_Task brief_. Select the lines below containing the word "PyPI".

[Material for this exercise — start]

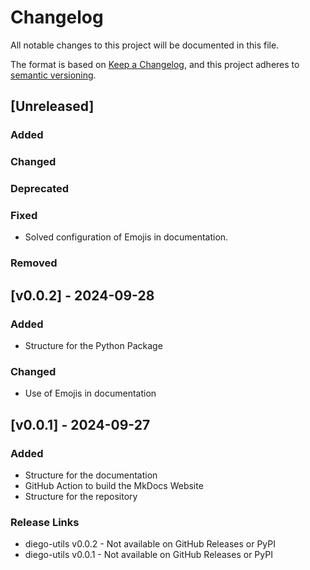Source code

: # Changelog

All notable changes to this project will be documented in this file.

The format is based on [Keep a Changelog](https://keepachangelog.com/en/1.0.0/),
and this project adheres to [semantic versioning](https://semver.org/spec/v2.0.0.html).

## [Unreleased]

### Added

### Changed

### Deprecated

### Fixed

- Solved configuration of Emojis in documentation.

### Removed

## [v0.0.2] - 2024-09-28

### Added

- Structure for the Python Package

### Changed

- Use of Emojis in documentation

## [v0.0.1] - 2024-09-27

### Added

- Structure for the documentation
- GitHub Action to build the MkDocs Website
- Structure for the repository

### Release Links

- diego-utils v0.0.2 - Not available on GitHub Releases or PyPI
- diego-utils v0.0.1 - Not available on GitHub Releases or PyPI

[Material for this exercise — finish]

_Written answer_.
- diego-utils v0.0.2 - Not available on GitHub Releases or PyPI
- diego-utils v0.0.1 - Not available on GitHub Releases or PyPI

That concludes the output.